Dim Sung's Chineese restauraunt stood out like a sore thumb. The overly large red and gold awning was in sharp contrast to the rest of the dull brick buildings on the street. Steele slide inside and found Harry at a small table near the back. He sat down across from his friend and glanced around. "So Harry, care to tell me why, if you're not in trouble with the law you want to be seen as far away from a dead body as possible?"

"I swear to you Mick," Harry said, taking a sip of the green tea, "I'm not a wanted man."

"So what are you avoiding?" the food came before the old man could respond. A plate of fried rice was paced before Harry and a nice plate of General Tso's Chicken for Steele.

"Hope you don't mind me ordering for you-I do vaugely remember you saying you liked that spicy crap."

"It's fine." Steele said taing a large bite.

"So how's life as a PI?" Harry asked him, as they ate.

"Not too bad. Good, really. How have you been?"

"So so. Been better. I'm getting old. Far far too old."

Steele shook his head at the old man. "Nonsense." He told his friend.

"Mick, I'm eighty years old! I'm old enough to be your father. Hell, I'm old enough to be your grandfather. Daniel's barely older than my boy! And living as a grifter, well, that's not something beneficial to a man my age. I was going to retire with this money. Take the quarter mil, move out west-there's a great place I saw in the middle of nowhere, where it would just be me and whoever I wanted around me, no hustle and bustle of city life. I could kick back and relax. Put my past behind me."

Steele nodded, he knew the feeling all too well. It was part of the reason he liked being in LA so much. He decided to change the subject. "Do you know anyone who might want to kill Bart?" Four years as a dectective had ingrained into him what questions should be asked and how to ask them. He had learned a lot in those four years.

"Well, I know he didnt have the money. I was going to let him pay me slowly, but I just wanted to have enough to get out of Boston, get somewhere else." Steele nodded and the old man paused for a minute, taking another drink and having a few bites of rice. "I can't believe he's dead, he was such a nice boy too, he was going to get married in a month."

"Do you know her name?" Steele asked him, and he shook his head. "The police might want to know who she is."

"Jesus Mick, you're acting like one of them yourself.

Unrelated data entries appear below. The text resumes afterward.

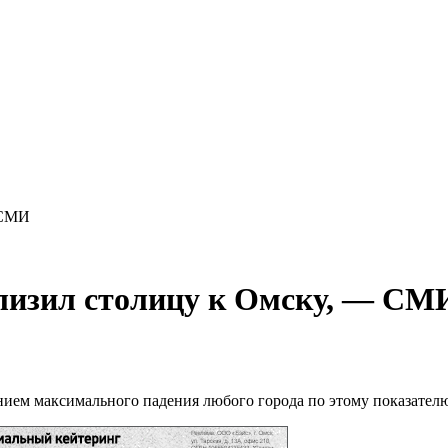
 СМИ
лизил столицу к Омску, — СМ
ением максимального падения любого города по этому показател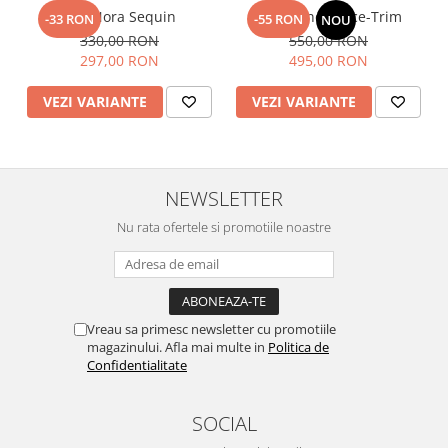
Top Nora Sequin
Fusta Linen Lace-Trim
-33 RON
-55 RON
NOU
330,00 RON
550,00 RON
297,00 RON
495,00 RON
VEZI VARIANTE
VEZI VARIANTE
NEWSLETTER
Nu rata ofertele si promotiile noastre
Vreau sa primesc newsletter cu promotiile
magazinului. Afla mai multe in
Politica de
Confidentialitate
SOCIAL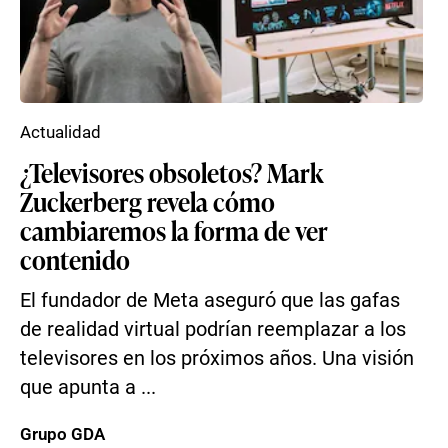
Actualidad
¿Televisores obsoletos? Mark
Zuckerberg revela cómo
cambiaremos la forma de ver
contenido
El fundador de Meta aseguró que las gafas
de realidad virtual podrían reemplazar a los
televisores en los próximos años. Una visión
que apunta a ...
Grupo GDA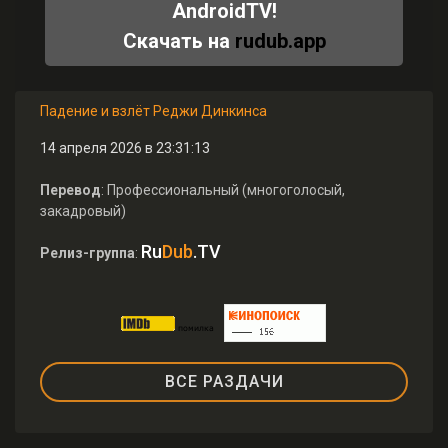
AndroidTV!
Скачать на
rudub.app
Падение и взлёт Реджи Динкинса
14 апреля 2026 в 23:31:13
Перевод
: Профессиональный (многоголосый,
закадровый)
Ru
Dub
.TV
Релиз-группа
:
ВСЕ РАЗДАЧИ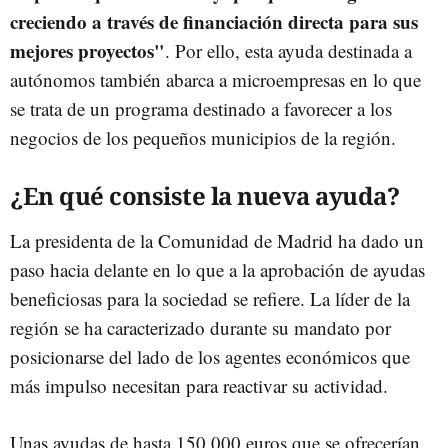
creciendo a través de financiación directa para sus
mejores proyectos"
. Por ello, esta ayuda destinada a
autónomos también abarca a microempresas en lo que
se trata de un programa destinado a favorecer a los
negocios de los pequeños municipios de la región.
¿En qué consiste la nueva ayuda?
La presidenta de la Comunidad de Madrid ha dado un
paso hacia delante en lo que a la aprobación de ayudas
beneficiosas para la sociedad se refiere. La líder de la
región se ha caracterizado durante su mandato por
posicionarse del lado de los agentes económicos que
más impulso necesitan para reactivar su actividad.
Unas ayudas de hasta 150.000 euros que se ofrecerían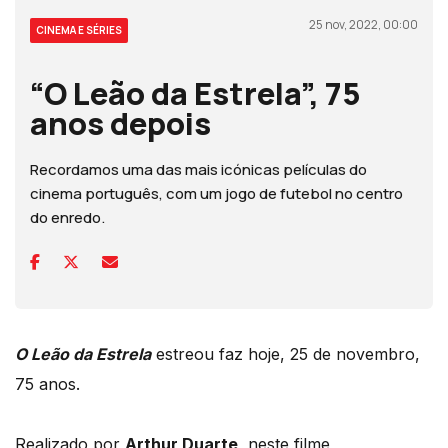
25 nov, 2022, 00:00
CINEMA E SÉRIES
“O Leão da Estrela”, 75
anos depois
Recordamos uma das mais icónicas películas do
cinema português, com um jogo de futebol no centro
do enredo.
O Leão da Estrela
estreou faz hoje, 25 de novembro,
75 anos.
Realizado por
Arthur Duarte
, neste filme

Next thing I know you'll be showing up in a nice blue shirt with a badge on it."

"Relax Harry." Steele said, calming the old man. "You had nothing to do with the murder, you know that, I know that, and this is what I do, I figure out who killed people, I figure out why they killed them, I'm a PI. The sooner I figure out who killed Bart, the sooner the police find out, and the sooner you get your money."

That seemed to tame Harry a bit. He seemed more relaxed since Steele told him that he'd get his money. It's not like the man had a reason to like the police though, anyone who served time, much less a substantial number of years in prision hated the police.

"Her name was Michelle. Young girl, she had short brown hair and deep brown eyes, she's a pretty little thing." Steele nodded and reached for his wallet as the waiter deposited the check on their table.

"No Harry, this one's on me." His friend told him pulling out a twenty dollar bill and laying it on the table, snatching a fortune cookie with the same movement. He snaped it open and read what was inside. "I don't know what to make of this one." He said, looking at it, reading and rereading it.

"Well, what is it?"

"Facing problems from your past lead to resolutions in the future." Steele shrugged, just as puzzled as the old man about what the fortune meant, and they both walked back out into the crisp Boston air.